#### Records provided ####

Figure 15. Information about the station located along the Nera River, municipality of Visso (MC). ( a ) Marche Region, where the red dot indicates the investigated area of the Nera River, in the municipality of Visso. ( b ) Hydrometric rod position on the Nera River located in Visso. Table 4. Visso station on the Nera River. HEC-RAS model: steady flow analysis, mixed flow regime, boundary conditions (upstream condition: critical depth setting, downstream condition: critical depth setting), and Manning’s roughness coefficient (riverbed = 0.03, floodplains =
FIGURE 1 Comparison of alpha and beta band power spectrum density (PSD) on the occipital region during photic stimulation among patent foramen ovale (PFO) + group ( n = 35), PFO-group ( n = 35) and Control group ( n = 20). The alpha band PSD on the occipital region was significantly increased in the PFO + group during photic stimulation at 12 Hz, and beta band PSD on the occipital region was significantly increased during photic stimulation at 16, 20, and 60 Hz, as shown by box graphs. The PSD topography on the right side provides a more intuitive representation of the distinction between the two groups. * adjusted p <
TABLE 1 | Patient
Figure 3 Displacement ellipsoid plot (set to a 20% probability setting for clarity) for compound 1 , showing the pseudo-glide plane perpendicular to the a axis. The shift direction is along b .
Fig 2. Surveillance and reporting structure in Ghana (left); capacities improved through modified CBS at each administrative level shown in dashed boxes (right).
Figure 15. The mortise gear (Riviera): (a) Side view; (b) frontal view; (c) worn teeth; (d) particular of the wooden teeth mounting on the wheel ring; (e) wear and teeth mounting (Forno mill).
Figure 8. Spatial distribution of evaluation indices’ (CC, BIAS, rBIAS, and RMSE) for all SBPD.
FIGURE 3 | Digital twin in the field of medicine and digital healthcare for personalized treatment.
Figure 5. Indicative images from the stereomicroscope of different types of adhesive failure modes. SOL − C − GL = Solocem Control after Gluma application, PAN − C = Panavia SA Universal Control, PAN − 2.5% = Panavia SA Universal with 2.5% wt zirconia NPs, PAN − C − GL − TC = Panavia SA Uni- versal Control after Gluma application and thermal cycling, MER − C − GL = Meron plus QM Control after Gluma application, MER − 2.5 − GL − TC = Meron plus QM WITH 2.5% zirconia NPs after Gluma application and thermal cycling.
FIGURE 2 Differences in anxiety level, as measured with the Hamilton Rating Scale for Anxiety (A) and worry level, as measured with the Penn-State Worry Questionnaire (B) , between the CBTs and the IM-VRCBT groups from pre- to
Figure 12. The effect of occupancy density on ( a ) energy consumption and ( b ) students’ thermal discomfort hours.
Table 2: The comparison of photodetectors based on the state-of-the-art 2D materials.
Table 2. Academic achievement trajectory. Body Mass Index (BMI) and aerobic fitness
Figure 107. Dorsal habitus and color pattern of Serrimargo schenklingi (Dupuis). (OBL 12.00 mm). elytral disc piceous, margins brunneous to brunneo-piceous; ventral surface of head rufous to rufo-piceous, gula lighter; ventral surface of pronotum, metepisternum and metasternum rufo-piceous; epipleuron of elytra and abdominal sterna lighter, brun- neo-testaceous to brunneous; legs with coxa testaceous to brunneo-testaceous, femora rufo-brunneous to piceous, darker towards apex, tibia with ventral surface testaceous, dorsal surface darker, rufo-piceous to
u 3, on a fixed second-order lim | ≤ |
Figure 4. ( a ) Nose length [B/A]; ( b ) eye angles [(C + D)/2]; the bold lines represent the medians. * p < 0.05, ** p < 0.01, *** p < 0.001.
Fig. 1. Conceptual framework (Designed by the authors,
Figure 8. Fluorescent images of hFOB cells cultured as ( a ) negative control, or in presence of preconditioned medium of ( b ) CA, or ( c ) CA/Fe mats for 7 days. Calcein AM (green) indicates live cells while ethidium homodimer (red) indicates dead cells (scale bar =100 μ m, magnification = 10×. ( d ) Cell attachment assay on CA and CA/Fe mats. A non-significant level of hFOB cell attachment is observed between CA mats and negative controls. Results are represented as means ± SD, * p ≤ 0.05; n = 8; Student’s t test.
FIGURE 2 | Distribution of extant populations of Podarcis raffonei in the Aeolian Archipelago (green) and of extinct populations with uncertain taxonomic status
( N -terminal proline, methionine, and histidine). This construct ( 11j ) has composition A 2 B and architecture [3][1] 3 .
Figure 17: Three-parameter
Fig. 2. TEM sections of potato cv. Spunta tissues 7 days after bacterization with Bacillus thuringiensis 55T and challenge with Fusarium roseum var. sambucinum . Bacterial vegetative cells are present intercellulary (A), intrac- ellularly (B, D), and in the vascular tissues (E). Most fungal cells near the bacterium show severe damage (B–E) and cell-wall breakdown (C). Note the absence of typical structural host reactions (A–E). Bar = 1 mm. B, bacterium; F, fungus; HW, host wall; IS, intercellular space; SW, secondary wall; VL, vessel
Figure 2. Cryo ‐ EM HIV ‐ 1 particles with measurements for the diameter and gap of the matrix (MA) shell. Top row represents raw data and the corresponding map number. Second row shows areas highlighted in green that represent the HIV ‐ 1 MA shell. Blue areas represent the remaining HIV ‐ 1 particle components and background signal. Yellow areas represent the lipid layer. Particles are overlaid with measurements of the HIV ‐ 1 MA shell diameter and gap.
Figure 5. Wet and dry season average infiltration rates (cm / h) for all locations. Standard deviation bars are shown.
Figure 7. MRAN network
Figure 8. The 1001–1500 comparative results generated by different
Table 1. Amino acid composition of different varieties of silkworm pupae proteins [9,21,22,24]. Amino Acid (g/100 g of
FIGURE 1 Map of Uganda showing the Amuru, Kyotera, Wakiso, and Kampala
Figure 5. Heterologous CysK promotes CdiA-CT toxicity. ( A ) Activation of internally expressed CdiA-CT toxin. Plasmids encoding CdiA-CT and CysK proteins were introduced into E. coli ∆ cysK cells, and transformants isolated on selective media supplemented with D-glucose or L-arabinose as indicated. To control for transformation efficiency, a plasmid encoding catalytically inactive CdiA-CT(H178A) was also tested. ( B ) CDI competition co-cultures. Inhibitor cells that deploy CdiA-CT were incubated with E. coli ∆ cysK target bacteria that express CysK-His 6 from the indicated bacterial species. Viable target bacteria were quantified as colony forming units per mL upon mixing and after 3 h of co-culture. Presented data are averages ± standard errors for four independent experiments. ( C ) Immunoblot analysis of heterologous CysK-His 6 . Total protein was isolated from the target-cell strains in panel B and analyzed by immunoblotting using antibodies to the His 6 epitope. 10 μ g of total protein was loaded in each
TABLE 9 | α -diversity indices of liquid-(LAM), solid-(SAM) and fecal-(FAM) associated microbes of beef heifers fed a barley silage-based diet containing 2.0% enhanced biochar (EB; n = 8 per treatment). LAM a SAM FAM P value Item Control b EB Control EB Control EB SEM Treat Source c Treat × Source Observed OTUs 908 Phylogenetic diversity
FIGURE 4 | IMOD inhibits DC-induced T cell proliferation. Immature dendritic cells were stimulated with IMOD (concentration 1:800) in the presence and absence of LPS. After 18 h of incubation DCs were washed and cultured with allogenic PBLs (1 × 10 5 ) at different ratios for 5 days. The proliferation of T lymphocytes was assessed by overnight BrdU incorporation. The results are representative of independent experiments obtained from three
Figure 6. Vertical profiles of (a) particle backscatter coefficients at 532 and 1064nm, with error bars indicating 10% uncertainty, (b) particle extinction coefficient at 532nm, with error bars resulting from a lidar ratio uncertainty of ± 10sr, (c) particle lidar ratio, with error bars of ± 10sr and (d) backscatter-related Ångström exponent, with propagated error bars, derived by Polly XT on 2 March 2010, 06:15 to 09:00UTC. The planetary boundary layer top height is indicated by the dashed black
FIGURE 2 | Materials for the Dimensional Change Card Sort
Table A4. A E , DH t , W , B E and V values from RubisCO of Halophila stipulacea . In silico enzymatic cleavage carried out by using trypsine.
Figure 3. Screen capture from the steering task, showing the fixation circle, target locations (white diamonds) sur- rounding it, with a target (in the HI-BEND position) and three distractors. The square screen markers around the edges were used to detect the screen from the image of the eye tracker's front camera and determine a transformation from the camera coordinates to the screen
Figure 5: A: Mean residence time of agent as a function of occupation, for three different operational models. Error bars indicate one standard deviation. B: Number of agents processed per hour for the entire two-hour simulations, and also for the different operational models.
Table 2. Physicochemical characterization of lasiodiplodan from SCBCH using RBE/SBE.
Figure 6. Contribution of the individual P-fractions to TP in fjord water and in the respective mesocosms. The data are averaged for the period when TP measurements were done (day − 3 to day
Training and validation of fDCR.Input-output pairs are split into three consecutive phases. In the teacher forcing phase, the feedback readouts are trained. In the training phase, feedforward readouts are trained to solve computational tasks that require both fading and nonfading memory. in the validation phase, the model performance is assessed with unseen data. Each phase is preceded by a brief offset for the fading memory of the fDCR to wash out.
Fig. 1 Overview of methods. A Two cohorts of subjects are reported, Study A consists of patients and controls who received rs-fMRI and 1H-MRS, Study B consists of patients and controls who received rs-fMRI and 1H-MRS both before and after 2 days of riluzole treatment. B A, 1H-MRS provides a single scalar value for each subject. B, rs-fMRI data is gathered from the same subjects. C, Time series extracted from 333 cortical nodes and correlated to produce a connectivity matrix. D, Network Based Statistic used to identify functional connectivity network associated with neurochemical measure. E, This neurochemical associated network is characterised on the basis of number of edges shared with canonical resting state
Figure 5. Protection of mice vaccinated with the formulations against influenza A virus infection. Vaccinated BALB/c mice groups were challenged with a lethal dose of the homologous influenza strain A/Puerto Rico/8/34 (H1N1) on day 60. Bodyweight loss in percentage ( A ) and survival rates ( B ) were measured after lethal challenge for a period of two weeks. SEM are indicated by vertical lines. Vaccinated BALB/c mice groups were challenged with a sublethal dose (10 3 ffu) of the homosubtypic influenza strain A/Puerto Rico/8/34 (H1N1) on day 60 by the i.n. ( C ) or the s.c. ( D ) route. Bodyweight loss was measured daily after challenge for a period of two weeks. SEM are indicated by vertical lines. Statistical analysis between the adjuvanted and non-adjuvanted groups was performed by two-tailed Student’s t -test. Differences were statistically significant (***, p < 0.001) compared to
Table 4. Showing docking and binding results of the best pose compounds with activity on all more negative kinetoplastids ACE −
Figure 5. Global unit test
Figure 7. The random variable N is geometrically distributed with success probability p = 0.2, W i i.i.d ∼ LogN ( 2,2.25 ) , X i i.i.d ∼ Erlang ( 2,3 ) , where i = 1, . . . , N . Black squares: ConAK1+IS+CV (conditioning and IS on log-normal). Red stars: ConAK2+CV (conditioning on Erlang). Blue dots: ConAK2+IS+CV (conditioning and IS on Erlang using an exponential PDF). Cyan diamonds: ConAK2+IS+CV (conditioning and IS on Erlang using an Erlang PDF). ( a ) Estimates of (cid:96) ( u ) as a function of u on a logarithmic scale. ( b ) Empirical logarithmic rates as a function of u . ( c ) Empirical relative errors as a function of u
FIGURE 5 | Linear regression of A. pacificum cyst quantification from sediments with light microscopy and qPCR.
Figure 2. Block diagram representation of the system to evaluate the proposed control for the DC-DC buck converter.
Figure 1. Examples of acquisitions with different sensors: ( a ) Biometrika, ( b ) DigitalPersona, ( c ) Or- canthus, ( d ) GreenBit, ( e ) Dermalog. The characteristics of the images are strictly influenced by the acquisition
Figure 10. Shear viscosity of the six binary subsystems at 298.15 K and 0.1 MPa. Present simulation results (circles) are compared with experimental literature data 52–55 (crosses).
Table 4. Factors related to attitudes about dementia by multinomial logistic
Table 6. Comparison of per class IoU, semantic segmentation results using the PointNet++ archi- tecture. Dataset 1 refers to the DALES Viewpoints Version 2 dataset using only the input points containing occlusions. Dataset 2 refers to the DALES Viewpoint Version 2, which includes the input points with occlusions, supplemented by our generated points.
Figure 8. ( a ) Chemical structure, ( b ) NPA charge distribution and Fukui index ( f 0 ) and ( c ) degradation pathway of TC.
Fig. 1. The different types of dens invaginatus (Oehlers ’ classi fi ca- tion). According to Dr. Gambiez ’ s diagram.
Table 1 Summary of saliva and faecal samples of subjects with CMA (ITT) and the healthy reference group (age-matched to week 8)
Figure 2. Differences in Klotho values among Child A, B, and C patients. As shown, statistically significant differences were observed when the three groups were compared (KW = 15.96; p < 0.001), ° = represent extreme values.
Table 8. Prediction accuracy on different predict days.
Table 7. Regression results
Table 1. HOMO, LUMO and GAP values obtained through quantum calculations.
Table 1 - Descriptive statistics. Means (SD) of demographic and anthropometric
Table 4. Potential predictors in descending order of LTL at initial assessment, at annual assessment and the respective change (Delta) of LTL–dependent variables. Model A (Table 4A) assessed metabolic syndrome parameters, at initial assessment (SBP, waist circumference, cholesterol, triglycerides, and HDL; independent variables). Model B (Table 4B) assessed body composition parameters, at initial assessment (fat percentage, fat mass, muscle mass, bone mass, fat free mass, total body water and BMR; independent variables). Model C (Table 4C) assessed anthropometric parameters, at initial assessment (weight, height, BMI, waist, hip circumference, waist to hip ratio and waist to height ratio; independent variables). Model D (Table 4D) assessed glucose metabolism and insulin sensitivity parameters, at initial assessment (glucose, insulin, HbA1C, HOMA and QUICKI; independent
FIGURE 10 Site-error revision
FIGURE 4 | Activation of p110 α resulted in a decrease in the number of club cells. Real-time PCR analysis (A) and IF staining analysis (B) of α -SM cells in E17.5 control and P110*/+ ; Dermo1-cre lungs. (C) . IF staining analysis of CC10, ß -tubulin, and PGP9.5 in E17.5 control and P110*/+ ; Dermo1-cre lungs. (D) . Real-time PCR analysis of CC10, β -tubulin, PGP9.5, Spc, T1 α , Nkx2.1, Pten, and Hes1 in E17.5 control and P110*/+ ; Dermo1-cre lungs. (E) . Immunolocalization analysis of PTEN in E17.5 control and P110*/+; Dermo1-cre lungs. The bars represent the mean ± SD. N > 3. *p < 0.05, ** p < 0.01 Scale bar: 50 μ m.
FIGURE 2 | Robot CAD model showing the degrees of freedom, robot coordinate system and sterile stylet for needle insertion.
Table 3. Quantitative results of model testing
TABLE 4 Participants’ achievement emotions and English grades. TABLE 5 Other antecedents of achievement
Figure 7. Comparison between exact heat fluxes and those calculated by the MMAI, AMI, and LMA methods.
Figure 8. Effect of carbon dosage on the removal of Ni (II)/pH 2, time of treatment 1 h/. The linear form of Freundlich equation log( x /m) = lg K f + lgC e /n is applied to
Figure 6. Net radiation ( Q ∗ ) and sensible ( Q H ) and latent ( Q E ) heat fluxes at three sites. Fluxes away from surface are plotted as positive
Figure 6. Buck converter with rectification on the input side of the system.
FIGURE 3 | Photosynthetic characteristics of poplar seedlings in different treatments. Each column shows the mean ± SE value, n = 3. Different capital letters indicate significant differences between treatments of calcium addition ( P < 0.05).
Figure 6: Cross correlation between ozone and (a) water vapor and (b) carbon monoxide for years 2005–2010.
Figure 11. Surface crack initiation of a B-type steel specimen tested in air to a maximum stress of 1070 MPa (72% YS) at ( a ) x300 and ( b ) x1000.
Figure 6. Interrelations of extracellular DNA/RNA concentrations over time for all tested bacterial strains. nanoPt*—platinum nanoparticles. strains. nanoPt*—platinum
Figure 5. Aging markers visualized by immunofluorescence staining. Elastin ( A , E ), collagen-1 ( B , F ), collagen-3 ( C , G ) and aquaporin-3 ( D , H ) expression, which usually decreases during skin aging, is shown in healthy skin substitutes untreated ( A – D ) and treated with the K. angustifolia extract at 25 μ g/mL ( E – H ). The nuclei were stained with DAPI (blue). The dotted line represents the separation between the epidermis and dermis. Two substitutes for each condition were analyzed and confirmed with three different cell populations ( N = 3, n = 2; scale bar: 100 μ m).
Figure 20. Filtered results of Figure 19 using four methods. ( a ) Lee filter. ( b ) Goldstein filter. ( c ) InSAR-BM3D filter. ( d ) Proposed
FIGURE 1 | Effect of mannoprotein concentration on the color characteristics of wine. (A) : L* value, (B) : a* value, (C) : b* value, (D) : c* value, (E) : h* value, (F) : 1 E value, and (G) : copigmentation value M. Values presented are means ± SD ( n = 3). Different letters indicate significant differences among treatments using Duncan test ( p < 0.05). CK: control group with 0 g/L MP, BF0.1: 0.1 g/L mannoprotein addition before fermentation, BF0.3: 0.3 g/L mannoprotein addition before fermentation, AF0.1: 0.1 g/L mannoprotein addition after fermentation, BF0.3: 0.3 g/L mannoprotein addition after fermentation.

####

Taking the entries above, restate exactly those lines that fall between the line with "FIGURE 5 | Linear" and the line with "Figure 2. Block", keeping both of those lines too.

FIGURE 5 | Linear regression of A. pacificum cyst quantification from sediments with light microscopy and qPCR.
Figure 2. Block diagram representation of the system to evaluate the proposed control for the DC-DC buck converter.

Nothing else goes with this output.